Станиславский
Шрифт:
Три месяца Станиславский лежал в постели, не вставая, благоговейно принимая лекарства, отсчитывая капли, относясь с опаской к незнакомым препаратам, расспрашивая врачей о назначаемых процедурах и вообще о болезнях, следя за выражением их лиц, так как думал, что на этих лицах он все читает. Повторялось то, что описал Сулержицкий в 1910 году, в письме к Горькому. Тогда Станиславскому было сорок семь лет, сейчас — на восемнадцать лет больше. Болезнь не проходит, но входит в него, не дает забыть о себе, подчиняет течение дня; ему нельзя волноваться, нельзя принимать людей.

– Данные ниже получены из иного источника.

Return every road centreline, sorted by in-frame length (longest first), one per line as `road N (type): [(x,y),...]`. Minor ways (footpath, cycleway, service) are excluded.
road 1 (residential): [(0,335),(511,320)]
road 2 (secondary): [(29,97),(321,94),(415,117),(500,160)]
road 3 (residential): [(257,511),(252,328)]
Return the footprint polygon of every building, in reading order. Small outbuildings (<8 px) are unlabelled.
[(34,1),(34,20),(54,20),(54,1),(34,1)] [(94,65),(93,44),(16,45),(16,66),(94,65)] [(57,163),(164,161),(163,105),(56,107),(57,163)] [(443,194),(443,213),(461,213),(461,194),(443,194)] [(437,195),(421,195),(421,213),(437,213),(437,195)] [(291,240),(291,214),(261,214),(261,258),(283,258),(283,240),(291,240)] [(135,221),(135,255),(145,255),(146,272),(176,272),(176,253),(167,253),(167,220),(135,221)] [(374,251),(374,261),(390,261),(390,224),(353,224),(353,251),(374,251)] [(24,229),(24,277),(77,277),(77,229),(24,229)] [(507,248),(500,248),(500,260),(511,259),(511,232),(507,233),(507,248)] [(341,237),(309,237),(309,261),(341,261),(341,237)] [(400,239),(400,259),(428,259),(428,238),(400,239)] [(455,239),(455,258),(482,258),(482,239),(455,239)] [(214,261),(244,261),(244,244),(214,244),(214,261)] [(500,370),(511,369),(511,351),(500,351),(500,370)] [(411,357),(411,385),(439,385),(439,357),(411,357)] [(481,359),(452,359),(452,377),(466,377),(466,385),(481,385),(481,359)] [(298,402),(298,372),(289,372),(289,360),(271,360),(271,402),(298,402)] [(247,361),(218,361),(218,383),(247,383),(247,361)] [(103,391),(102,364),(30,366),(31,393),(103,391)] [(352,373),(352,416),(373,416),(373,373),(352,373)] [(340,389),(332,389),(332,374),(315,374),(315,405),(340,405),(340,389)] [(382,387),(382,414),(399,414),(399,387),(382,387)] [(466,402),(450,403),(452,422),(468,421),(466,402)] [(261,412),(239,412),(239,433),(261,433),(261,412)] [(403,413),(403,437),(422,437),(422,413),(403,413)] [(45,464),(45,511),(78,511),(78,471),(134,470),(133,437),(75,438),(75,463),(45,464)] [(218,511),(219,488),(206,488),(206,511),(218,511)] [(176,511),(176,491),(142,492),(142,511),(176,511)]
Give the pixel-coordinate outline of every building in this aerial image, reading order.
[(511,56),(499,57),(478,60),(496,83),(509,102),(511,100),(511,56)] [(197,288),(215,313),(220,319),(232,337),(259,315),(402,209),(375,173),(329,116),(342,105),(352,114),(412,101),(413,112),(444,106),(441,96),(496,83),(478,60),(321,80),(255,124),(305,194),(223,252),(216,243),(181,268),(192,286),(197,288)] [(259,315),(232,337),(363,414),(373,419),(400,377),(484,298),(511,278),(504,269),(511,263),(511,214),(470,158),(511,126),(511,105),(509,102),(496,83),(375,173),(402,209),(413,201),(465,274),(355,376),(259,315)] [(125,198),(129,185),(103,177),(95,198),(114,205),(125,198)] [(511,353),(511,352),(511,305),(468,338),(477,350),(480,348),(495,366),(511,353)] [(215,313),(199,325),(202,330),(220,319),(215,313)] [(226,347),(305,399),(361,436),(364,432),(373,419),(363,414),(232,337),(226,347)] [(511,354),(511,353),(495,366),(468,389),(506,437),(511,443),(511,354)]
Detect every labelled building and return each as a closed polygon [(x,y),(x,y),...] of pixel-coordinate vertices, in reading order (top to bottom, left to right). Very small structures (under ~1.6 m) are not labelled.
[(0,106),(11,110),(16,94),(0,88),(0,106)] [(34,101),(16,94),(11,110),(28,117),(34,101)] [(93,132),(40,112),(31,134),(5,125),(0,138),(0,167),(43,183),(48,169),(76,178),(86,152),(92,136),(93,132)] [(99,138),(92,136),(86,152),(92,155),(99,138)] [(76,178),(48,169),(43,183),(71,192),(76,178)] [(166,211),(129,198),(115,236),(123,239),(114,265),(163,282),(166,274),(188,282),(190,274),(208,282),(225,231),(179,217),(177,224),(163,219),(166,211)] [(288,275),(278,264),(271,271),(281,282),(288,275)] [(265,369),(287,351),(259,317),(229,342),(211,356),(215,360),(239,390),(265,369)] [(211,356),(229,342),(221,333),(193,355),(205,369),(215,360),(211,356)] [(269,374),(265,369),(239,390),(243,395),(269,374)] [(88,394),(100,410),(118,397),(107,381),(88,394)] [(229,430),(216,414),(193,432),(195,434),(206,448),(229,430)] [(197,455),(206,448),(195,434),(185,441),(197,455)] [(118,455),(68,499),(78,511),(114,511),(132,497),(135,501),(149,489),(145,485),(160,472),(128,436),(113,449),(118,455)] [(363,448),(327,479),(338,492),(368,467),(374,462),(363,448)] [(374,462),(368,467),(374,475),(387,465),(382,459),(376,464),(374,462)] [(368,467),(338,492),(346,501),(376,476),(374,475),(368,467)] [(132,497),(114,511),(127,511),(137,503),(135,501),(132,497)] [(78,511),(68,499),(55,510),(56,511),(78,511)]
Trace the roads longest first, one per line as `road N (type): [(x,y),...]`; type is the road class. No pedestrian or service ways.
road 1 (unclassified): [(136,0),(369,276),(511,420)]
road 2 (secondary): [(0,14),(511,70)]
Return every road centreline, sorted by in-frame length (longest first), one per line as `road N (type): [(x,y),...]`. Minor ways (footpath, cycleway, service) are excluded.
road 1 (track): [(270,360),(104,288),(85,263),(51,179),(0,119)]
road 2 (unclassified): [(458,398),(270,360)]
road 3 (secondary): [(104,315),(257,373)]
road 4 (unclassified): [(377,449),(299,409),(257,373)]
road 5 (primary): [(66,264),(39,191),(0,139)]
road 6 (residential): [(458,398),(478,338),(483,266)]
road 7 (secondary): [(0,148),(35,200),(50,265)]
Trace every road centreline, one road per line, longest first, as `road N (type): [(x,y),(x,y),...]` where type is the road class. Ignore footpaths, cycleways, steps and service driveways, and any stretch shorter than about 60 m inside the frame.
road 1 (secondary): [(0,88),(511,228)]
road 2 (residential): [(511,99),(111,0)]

Ритм жизни определяется уже не театром — болезнью, страхом боли, удушья; нужна тишина, нужна легкая диета, нужно заботиться о желудке так, как заботилась маманя, нужно пить лекарства, исполнять предписания профессоров, собирающихся время от времени на консилиумы, и ежедневных врачей, внимательных
И все же тяжкая болезнь, наследственная мнительность, заботы Марии Петровны, прислуги, тишина, покой, прием лекарств не подчиняют и не порабощают. Ритм болезни перебивается могучим ритмом жизни театра, сезона, премьер. Первого марта 1929 года, во время премьеры «Бориса Годунова», в Оперный театр на Дмитровку приходит письмо:
«Милые студийцы! Все, все, все.
Потихоньку от докторов пишу вам эту записку.
Не выдавайте меня.
Знайте: вам только кажется, что я не с вами, а я незримо, душою — присутствую и мысленно переживаю и представляю все, что делается у вас».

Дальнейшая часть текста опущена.